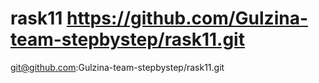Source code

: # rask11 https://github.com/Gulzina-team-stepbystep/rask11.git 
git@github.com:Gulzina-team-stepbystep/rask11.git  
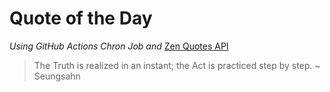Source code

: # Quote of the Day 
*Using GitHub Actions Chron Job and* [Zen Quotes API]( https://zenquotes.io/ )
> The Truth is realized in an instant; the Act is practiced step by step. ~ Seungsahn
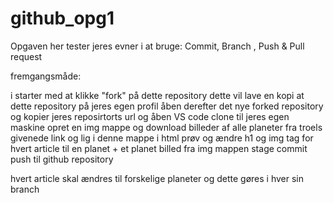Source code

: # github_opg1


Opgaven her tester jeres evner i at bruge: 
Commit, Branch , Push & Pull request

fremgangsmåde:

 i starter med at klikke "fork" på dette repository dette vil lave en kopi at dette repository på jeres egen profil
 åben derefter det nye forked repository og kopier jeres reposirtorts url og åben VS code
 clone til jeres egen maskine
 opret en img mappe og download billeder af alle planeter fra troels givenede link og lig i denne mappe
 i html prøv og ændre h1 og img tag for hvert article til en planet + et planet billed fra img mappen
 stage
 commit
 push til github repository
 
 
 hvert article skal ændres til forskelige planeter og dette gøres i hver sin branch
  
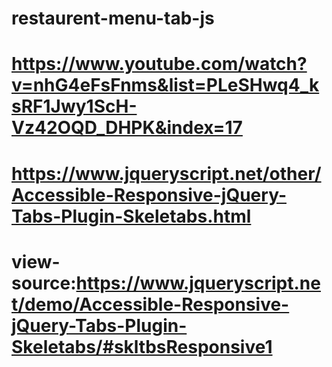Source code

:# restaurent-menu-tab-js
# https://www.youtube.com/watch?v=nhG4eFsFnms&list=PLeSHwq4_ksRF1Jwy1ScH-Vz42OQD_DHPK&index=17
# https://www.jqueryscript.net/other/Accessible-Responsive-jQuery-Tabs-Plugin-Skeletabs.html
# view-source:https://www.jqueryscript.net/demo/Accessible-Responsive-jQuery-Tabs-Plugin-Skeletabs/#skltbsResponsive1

★ ★ ★ ★ ★ ★ ★

§ **Task**
Your task is to retype the lines running from the one that contains "åben derefter det" through the end of the records, and nothing else. Pictures are not part of the copy.

§ **Task output**
 åben derefter det nye forked repository og kopier jeres reposirtorts url og åben VS code
 clone til jeres egen maskine
 opret en img mappe og download billeder af alle planeter fra troels givenede link og lig i denne mappe
 i html prøv og ændre h1 og img tag for hvert article til en planet + et planet billed fra img mappen
 stage
 commit
 push til github repository
 
 
 hvert article skal ændres til forskelige planeter og dette gøres i hver sin branch
  
Source code

:# restaurent-menu-tab-js
# https://www.youtube.com/watch?v=nhG4eFsFnms&list=PLeSHwq4_ksRF1Jwy1ScH-Vz42OQD_DHPK&index=17
# https://www.jqueryscript.net/other/Accessible-Responsive-jQuery-Tabs-Plugin-Skeletabs.html
# view-source:https://www.jqueryscript.net/demo/Accessible-Responsive-jQuery-Tabs-Plugin-Skeletabs/#skltbsResponsive1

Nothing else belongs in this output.